Some studies have reported that muscle injury can lead to chronic MPs, and they are difficult to cure[17,18]. The treatment of MPS includes physical therapy, oral medication, and trigger point injection. Some of the most commonly used oral medications are: Nonsteroidal anti-inflammatory drugs, tricyclic antidepressants, muscle spasms, opioid analgesics, neuropathic analgesics, and antidepressants[19]. In noninvasive treatment, mechanical pressure or stretching of affected muscles at the trigger point is also used[20]. Invasive treatment includes injection of local anesthetics, corticosteroids, neurotransmitters, and botulinum toxin into MTrP[12]. Other reported treatments can relieve the pain of MPS individuals to some extent, but the direct intervention of MTrP is lacking. Our innovation lies in the application of sEMG and other objective examinations for accurate evaluation and ultrasound-guided precise treatment, which fully play the role of PRP regeneration. This paper introduces the diagnostic difficulties of MPs from the perspective of objective evaluation. From the perspective of structure to function, the application of regenerative therapy will bring better curative effect to individuals.

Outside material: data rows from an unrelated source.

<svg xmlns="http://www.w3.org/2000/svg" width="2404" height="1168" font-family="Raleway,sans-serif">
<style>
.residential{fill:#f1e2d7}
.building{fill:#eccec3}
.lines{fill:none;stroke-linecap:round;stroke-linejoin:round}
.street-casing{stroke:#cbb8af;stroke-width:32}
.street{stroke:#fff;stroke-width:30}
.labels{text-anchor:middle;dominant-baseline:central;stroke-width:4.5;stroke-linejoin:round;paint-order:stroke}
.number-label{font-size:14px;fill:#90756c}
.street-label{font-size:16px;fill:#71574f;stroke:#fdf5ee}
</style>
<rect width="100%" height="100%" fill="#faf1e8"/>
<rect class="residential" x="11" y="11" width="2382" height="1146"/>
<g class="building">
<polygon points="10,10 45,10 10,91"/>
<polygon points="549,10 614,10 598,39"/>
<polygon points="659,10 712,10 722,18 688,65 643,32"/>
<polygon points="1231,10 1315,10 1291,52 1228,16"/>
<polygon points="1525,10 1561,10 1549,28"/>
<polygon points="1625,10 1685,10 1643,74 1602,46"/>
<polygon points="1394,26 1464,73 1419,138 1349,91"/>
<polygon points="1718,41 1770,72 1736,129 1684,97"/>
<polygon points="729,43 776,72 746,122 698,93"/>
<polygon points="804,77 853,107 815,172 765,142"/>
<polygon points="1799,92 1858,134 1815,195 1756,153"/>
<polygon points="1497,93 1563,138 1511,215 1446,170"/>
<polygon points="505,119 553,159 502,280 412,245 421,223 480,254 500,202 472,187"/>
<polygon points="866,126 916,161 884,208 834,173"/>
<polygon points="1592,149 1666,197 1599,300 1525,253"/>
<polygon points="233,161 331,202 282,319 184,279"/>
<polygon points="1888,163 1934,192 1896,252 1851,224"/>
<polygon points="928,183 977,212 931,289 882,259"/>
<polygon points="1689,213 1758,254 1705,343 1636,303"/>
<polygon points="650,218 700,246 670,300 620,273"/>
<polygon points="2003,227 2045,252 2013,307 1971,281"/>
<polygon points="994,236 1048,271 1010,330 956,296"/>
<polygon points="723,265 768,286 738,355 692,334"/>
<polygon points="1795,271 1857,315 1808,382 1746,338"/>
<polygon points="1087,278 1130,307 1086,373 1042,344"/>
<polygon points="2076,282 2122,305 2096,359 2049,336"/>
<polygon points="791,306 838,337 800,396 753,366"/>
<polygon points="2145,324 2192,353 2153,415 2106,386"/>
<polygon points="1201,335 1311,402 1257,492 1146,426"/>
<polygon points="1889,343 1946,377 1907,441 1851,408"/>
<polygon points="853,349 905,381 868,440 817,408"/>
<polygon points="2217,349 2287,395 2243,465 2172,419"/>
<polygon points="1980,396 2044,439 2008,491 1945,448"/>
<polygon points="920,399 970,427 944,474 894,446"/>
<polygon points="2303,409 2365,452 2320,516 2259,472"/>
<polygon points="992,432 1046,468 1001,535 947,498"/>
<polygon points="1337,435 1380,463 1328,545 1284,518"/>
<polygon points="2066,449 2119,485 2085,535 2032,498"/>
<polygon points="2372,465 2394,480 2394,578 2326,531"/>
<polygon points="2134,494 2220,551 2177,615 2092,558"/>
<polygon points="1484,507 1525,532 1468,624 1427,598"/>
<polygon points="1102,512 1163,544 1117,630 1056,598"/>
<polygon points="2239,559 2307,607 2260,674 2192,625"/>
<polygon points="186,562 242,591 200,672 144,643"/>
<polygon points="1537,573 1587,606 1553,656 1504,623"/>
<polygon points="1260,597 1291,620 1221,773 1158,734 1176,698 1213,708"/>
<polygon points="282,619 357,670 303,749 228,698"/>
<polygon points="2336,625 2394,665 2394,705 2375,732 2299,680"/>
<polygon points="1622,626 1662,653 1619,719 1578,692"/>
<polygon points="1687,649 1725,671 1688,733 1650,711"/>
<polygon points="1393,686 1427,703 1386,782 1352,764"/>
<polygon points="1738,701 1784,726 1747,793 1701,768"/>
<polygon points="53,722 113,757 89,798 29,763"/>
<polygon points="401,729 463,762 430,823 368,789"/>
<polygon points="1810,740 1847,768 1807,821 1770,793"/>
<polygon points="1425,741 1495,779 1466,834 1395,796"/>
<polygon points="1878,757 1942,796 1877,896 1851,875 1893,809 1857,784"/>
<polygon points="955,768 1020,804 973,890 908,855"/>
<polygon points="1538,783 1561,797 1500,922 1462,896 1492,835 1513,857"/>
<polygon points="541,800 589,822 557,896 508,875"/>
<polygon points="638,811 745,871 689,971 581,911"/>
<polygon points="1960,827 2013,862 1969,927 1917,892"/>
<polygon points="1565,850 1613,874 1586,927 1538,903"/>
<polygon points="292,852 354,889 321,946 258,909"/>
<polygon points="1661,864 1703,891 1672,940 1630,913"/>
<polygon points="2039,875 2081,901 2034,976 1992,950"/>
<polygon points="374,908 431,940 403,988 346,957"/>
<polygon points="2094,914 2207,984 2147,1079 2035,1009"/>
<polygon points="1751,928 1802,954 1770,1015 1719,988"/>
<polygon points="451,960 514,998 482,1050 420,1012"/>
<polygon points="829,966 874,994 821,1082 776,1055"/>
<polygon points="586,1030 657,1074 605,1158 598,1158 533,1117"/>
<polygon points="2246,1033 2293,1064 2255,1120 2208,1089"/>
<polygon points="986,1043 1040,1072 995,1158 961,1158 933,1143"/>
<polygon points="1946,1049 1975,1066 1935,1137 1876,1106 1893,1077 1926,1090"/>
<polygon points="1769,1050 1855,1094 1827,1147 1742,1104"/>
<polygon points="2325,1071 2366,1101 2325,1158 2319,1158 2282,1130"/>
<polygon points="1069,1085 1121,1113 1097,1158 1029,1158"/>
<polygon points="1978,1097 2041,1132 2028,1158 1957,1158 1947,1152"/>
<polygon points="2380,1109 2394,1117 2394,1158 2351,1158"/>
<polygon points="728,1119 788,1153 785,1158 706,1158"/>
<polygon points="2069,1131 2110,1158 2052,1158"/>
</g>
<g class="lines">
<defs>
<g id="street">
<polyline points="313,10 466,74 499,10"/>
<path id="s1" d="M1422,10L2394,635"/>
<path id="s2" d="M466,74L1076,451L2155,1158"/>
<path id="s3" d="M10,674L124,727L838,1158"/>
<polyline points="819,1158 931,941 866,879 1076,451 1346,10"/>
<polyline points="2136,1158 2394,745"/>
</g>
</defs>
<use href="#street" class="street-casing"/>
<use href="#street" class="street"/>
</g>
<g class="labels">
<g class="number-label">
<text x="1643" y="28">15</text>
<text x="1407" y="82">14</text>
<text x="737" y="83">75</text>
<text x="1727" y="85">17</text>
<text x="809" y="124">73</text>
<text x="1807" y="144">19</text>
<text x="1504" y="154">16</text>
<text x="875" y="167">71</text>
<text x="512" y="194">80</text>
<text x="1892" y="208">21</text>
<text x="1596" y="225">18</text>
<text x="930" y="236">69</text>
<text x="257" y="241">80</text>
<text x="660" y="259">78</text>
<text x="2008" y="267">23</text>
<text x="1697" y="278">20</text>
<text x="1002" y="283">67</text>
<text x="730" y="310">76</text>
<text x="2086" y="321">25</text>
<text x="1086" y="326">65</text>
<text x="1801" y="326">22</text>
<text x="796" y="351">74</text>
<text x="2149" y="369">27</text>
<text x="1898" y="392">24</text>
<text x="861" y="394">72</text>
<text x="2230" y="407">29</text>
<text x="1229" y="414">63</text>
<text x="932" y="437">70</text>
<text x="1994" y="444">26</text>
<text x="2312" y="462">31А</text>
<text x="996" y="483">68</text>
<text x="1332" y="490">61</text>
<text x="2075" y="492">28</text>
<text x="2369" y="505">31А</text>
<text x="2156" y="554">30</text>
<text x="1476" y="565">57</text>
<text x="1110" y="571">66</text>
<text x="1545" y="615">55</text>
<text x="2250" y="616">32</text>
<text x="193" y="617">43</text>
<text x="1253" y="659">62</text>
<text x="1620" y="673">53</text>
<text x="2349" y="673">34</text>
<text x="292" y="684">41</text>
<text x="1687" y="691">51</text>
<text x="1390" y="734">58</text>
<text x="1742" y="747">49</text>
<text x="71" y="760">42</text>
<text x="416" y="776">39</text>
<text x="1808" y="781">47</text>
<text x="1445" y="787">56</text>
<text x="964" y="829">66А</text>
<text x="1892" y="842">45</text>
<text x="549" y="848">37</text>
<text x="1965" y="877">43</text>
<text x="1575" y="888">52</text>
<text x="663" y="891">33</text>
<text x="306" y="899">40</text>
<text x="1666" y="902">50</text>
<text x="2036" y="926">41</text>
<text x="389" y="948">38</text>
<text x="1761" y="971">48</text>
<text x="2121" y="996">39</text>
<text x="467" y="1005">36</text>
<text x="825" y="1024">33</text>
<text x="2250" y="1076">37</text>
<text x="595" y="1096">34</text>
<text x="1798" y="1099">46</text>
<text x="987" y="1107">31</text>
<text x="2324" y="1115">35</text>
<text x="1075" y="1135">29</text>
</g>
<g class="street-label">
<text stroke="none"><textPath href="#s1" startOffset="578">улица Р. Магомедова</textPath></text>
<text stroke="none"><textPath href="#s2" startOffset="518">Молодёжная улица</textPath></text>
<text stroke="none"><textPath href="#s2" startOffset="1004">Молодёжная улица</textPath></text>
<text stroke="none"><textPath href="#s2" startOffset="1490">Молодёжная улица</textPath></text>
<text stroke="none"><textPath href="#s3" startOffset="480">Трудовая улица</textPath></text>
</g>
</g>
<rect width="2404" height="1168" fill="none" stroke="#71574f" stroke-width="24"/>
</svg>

The advantage of PRP treatment is that autologous blood PRP has no rejection reaction in theory and is a safe treatment. PRP could alleviate inflammation and inactivate MTrP locally[21]. At the same time, the regeneration of growth factors released by PRP could repair local myofascial tissue and restore muscle function[10,11]. PRP has unique properties in promoting tissue repair and modulating the local environment around the trigger point. The combination of PRP and exercise likely had a synergistic effect, but the specific mechanism by which each component acted requires further investigation. PRP significantly improved motor function and quality of daily life. This treatment scheme has a good effect on MPS in individuals with muscle injury. There is evidence suggesting that dry needling can provide short-term local symptom relief[22]. Nevertheless, there is a lack of sufficient evidence for its long-term effect on muscle function recovery.

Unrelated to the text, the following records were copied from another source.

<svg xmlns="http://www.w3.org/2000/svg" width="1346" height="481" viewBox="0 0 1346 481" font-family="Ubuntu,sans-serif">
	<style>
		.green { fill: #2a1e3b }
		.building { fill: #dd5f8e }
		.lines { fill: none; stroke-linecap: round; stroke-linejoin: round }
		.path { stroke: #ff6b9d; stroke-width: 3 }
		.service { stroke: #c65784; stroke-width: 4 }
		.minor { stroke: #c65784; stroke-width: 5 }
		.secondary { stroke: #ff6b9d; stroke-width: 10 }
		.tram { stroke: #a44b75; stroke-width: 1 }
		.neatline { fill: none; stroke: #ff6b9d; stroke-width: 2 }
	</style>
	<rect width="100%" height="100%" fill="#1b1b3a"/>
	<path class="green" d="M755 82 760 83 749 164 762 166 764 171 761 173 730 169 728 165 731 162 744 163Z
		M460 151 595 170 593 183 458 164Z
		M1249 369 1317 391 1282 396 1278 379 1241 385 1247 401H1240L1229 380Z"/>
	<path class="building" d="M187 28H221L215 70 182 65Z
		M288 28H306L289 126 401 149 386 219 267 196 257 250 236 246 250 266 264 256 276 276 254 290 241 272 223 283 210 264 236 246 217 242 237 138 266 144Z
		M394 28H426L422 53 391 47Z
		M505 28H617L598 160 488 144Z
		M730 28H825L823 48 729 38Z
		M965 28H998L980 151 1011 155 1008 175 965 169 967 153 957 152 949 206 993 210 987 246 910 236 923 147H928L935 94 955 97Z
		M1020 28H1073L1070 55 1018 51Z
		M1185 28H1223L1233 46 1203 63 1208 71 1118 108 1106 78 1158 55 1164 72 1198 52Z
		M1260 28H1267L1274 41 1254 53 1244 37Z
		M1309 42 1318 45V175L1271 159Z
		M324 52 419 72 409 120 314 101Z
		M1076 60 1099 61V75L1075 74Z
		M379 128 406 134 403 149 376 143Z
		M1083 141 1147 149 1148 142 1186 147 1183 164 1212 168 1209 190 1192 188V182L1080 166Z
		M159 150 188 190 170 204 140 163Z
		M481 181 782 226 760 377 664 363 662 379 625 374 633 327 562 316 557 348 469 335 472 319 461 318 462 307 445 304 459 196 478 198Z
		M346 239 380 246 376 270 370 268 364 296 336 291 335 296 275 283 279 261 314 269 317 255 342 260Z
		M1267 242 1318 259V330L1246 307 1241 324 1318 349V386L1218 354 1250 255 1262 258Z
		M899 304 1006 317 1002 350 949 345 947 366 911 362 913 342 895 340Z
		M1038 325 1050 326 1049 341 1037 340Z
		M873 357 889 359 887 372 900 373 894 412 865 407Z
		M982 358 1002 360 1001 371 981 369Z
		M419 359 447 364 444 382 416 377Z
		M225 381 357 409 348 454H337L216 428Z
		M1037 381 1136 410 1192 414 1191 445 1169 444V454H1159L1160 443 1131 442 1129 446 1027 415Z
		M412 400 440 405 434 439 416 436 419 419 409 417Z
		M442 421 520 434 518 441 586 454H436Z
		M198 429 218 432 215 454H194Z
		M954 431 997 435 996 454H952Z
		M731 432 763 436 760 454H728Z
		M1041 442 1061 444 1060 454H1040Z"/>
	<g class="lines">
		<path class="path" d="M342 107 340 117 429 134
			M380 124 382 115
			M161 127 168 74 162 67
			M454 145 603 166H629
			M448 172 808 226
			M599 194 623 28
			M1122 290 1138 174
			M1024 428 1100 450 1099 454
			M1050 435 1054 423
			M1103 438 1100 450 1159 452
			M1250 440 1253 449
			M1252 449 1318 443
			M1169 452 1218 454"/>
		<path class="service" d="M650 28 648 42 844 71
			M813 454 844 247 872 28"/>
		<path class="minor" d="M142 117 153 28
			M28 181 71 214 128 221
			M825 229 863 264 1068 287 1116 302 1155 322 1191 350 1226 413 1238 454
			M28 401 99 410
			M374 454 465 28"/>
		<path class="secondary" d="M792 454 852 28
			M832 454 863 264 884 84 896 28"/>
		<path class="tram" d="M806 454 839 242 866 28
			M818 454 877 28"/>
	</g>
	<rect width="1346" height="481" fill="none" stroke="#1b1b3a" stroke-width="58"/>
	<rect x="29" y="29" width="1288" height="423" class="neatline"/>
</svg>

Our report had some limitations. As a case report, the single individual restricts the generalization of our findings due to individual variations. The absence of a control group complicates the determination of the specific effect of PRP, as other factors might have influenced the results. Future randomized controlled trials with larger cohorts are needed to validate PRP efficacy.

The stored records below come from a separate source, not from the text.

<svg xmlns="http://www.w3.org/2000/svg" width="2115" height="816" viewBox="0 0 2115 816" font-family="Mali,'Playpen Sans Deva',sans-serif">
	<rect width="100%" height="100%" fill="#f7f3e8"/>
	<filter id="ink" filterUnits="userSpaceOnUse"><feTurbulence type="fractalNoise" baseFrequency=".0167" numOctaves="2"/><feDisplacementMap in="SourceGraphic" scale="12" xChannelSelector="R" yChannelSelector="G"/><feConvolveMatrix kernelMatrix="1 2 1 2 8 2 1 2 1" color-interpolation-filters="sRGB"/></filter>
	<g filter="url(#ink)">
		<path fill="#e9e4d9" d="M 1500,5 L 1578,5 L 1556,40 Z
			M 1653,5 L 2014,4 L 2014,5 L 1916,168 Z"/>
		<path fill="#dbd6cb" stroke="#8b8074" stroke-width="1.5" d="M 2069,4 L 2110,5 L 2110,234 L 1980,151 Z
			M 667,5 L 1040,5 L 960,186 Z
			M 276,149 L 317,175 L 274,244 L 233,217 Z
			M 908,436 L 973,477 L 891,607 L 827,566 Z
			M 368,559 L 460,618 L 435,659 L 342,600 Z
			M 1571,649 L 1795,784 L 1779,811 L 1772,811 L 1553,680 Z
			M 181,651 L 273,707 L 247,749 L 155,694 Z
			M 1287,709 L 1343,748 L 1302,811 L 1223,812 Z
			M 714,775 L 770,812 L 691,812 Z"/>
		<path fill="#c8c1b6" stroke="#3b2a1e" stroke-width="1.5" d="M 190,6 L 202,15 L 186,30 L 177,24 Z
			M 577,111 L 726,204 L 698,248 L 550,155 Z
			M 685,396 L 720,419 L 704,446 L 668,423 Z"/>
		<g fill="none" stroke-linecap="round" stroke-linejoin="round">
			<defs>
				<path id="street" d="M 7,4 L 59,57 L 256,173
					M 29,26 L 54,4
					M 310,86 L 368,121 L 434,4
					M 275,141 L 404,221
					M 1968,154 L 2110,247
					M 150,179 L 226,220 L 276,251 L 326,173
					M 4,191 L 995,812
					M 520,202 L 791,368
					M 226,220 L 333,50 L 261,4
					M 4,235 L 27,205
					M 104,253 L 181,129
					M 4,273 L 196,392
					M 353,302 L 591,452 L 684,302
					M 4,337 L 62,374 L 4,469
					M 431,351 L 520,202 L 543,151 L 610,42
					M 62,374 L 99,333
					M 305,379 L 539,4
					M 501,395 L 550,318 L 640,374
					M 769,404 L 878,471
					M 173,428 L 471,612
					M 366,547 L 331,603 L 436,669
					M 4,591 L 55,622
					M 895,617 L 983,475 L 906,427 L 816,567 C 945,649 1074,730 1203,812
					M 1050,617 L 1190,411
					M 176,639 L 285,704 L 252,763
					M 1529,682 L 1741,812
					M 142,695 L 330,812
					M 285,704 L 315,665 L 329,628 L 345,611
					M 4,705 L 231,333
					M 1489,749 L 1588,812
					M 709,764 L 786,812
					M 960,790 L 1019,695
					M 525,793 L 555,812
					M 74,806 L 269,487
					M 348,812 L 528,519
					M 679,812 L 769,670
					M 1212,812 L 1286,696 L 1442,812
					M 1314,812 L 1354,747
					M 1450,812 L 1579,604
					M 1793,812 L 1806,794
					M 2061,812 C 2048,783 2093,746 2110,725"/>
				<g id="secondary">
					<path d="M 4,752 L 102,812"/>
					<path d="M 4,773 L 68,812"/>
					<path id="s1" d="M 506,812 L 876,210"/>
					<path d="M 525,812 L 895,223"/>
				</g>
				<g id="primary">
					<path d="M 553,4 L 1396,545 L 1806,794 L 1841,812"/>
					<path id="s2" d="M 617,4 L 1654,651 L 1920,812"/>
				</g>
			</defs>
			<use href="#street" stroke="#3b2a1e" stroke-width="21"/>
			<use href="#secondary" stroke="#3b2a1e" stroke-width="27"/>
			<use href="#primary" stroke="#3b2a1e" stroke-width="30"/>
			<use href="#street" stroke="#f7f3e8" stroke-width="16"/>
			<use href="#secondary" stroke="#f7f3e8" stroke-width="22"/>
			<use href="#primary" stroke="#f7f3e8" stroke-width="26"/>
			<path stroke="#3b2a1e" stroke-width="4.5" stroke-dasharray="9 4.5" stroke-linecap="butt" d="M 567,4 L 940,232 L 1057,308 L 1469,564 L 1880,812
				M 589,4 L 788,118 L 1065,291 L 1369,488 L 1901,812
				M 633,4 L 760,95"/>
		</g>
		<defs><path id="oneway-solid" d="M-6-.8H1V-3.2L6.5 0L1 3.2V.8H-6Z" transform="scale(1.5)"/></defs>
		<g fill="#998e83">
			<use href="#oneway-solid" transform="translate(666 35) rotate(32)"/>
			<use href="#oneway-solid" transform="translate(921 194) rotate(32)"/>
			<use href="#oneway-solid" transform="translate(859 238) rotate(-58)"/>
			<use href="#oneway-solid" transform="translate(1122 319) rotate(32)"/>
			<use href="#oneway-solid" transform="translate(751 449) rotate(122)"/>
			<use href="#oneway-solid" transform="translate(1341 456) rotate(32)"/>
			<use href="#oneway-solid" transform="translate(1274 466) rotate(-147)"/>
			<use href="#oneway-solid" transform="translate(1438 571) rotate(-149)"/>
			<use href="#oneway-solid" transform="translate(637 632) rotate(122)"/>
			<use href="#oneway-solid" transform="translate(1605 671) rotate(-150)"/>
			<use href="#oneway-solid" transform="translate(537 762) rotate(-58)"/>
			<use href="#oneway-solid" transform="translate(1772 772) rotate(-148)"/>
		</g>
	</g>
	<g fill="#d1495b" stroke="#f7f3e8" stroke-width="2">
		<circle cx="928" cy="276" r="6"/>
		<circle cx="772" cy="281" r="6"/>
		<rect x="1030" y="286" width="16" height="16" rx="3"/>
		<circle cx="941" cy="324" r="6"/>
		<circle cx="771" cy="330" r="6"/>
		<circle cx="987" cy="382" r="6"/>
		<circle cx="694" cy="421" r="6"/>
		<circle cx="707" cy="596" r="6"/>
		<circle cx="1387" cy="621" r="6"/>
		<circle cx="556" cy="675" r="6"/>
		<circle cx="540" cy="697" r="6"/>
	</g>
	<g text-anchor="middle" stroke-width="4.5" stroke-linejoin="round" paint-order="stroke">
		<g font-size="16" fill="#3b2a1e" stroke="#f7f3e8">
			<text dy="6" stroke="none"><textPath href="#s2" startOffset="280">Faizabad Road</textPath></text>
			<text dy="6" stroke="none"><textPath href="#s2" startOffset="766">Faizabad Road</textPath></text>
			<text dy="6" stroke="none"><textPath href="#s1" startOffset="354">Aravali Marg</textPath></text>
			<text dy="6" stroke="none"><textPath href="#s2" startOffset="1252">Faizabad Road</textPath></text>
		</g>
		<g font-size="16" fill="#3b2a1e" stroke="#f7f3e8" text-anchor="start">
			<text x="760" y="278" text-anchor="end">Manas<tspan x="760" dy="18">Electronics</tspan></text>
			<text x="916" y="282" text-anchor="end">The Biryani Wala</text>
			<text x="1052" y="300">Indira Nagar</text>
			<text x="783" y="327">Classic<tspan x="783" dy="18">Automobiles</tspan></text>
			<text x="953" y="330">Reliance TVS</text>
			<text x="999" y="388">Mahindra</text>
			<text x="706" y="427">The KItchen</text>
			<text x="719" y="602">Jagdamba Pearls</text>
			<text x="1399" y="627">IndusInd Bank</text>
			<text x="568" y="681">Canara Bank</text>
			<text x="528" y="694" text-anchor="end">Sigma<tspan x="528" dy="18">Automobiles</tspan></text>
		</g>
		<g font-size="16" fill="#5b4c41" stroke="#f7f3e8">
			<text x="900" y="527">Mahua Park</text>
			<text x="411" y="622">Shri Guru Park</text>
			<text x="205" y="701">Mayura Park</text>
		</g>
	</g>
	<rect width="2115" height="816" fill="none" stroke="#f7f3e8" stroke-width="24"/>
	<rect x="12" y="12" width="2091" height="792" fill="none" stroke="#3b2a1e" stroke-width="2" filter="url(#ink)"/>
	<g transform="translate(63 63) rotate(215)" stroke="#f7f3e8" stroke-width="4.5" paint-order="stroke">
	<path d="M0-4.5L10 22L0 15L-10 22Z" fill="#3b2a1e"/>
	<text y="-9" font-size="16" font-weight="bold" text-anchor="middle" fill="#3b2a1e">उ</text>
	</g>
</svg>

This case underscores the transformative potential of ultrasound-guided PRP therapy in MPS, combining targeted anti-inflammatory action, tissue regeneration, and objective monitoring via sEMG. By addressing both symptom relief and pathophysiological repair, PRP outperforms conventional therapies constrained by their transient or mechanistic limitations. Future research should focus on standardizing sEMG applications and expanding the role of PRP in regenerative rehabilitation, ultimately improving outcomes for patients with refractory MPS.
Thank you to our colleagues. We thank the Rehabilitation Medicine Department and Geriatrics Center of West China Hospital of Sichuan University for their strong support.